*** Opening Record excerpts ***
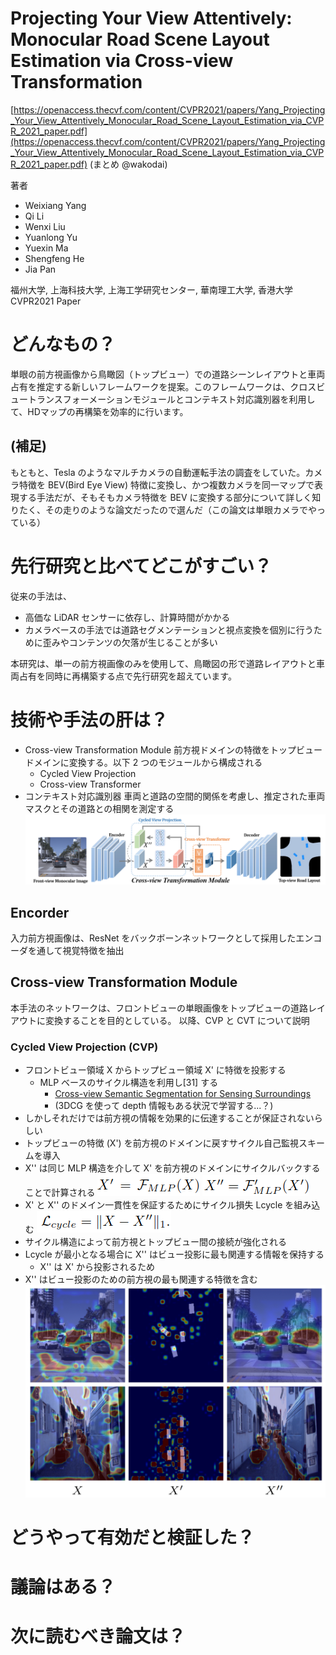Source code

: # Projecting Your View Attentively: Monocular Road Scene Layout Estimation via Cross-view Transformation
[https://openaccess.thecvf.com/content/CVPR2021/papers/Yang_Projecting_Your_View_Attentively_Monocular_Road_Scene_Layout_Estimation_via_CVPR_2021_paper.pdf](https://openaccess.thecvf.com/content/CVPR2021/papers/Yang_Projecting_Your_View_Attentively_Monocular_Road_Scene_Layout_Estimation_via_CVPR_2021_paper.pdf)
(まとめ @wakodai)

著者
* Weixiang Yang
* Qi Li
* Wenxi Liu
* Yuanlong Yu
* Yuexin Ma
* Shengfeng He
* Jia Pan

福州大学, 上海科技大学, 上海工学研究センター, 華南理工大学, 香港大学
CVPR2021 Paper

# どんなもの？
単眼の前方視画像から鳥瞰図（トップビュー）での道路シーンレイアウトと車両占有を推定する新しいフレームワークを提案。このフレームワークは、クロスビュートランスフォーメーションモジュールとコンテキスト対応識別器を利用して、HDマップの再構築を効率的に行います。
## (補足)
もともと、Tesla のようなマルチカメラの自動運転手法の調査をしていた。カメラ特徴を BEV(Bird Eye View) 特徴に変換し、かつ複数カメラを同一マップで表現する手法だが、そもそもカメラ特徴を BEV に変換する部分について詳しく知りたく、その走りのような論文だったので選んだ（この論文は単眼カメラでやっている）

# 先行研究と比べてどこがすごい？
従来の手法は、
- 高価な LiDAR センサーに依存し、計算時間がかかる
- カメラベースの手法では道路セグメンテーションと視点変換を個別に行うために歪みやコンテンツの欠落が生じることが多い

本研究は、単一の前方視画像のみを使用して、鳥瞰図の形で道路レイアウトと車両占有を同時に再構築する点で先行研究を超えています。

# 技術や手法の肝は？

- Cross-view Transformation Module
前方視ドメインの特徴をトップビュードメインに変換する。以下 2 つのモジュールから構成される
  - Cycled View Projection
  - Cross-view Transformer
- コンテキスト対応識別器
車両と道路の空間的関係を考慮し、推定された車両マスクとその道路との相関を測定する
![alt text](Projecting_Your_View_Attentively/2024-05-16_16-41-27.png)
## Encorder
入力前方視画像は、ResNet をバックボーンネットワークとして採用したエンコーダを通して視覚特徴を抽出
## Cross-view Transformation Module
本手法のネットワークは、フロントビューの単眼画像をトップビューの道路レイアウトに変換することを目的としている。
以降、CVP と CVT について説明
### Cycled View Projection (CVP)
- フロントビュー領域 X からトップビュー領域 X' に特徴を投影する
  - MLP ベースのサイクル構造を利用し[31] する
    - [Cross-view Semantic Segmentation for Sensing Surroundings](https://arxiv.org/pdf/1906.03560)
    - (3DCG を使って depth 情報もある状況で学習する...？)
- しかしそれだけでは前方視の情報を効果的に伝達することが保証されないらしい
- トップビューの特徴 (X') を前方視のドメインに戻すサイクル自己監視スキームを導入
- X'' は同じ MLP 構造を介して X' を前方視のドメインにサイクルバックすることで計算される
![alt text](Projecting_Your_View_Attentively/2024-05-16_18-11-29.png)
![alt text](Projecting_Your_View_Attentively/2024-05-16_18-11-52.png)
- X' と X'' のドメイン一貫性を保証するためにサイクル損失 Lcycle を組み込む
![alt text](Projecting_Your_View_Attentively/2024-05-16_18-13-12.png)
- サイクル構造によって前方視とトップビュー間の接続が強化される
- Lcycle が最小となる場合に X'' はビュー投影に最も関連する情報を保持する
  - X'' は X' から投影されるため
- X'' はビュー投影のための前方視の最も関連する特徴を含む
![alt text](Projecting_Your_View_Attentively/2024-05-16_18-23-24.png)

# どうやって有効だと検証した？

# 議論はある？

# 次に読むべき論文は？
*** Closing Record excerpts ***
# What the exercise asks:
When you transcribe the entries above, begin at their first line, end with the line containing "入力前方視画像は、ResNe", and copy each line exactly without any picture.

# Output of the task:
Source code

: # Projecting Your View Attentively: Monocular Road Scene Layout Estimation via Cross-view Transformation
[https://openaccess.thecvf.com/content/CVPR2021/papers/Yang_Projecting_Your_View_Attentively_Monocular_Road_Scene_Layout_Estimation_via_CVPR_2021_paper.pdf](https://openaccess.thecvf.com/content/CVPR2021/papers/Yang_Projecting_Your_View_Attentively_Monocular_Road_Scene_Layout_Estimation_via_CVPR_2021_paper.pdf)
(まとめ @wakodai)

著者
* Weixiang Yang
* Qi Li
* Wenxi Liu
* Yuanlong Yu
* Yuexin Ma
* Shengfeng He
* Jia Pan

福州大学, 上海科技大学, 上海工学研究センター, 華南理工大学, 香港大学
CVPR2021 Paper

# どんなもの？
単眼の前方視画像から鳥瞰図（トップビュー）での道路シーンレイアウトと車両占有を推定する新しいフレームワークを提案。このフレームワークは、クロスビュートランスフォーメーションモジュールとコンテキスト対応識別器を利用して、HDマップの再構築を効率的に行います。
## (補足)
もともと、Tesla のようなマルチカメラの自動運転手法の調査をしていた。カメラ特徴を BEV(Bird Eye View) 特徴に変換し、かつ複数カメラを同一マップで表現する手法だが、そもそもカメラ特徴を BEV に変換する部分について詳しく知りたく、その走りのような論文だったので選んだ（この論文は単眼カメラでやっている）

# 先行研究と比べてどこがすごい？
従来の手法は、
- 高価な LiDAR センサーに依存し、計算時間がかかる
- カメラベースの手法では道路セグメンテーションと視点変換を個別に行うために歪みやコンテンツの欠落が生じることが多い

本研究は、単一の前方視画像のみを使用して、鳥瞰図の形で道路レイアウトと車両占有を同時に再構築する点で先行研究を超えています。

# 技術や手法の肝は？

- Cross-view Transformation Module
前方視ドメインの特徴をトップビュードメインに変換する。以下 2 つのモジュールから構成される
  - Cycled View Projection
  - Cross-view Transformer
- コンテキスト対応識別器
車両と道路の空間的関係を考慮し、推定された車両マスクとその道路との相関を測定する
![alt text](Projecting_Your_View_Attentively/2024-05-16_16-41-27.png)
## Encorder
入力前方視画像は、ResNet をバックボーンネットワークとして採用したエンコーダを通して視覚特徴を抽出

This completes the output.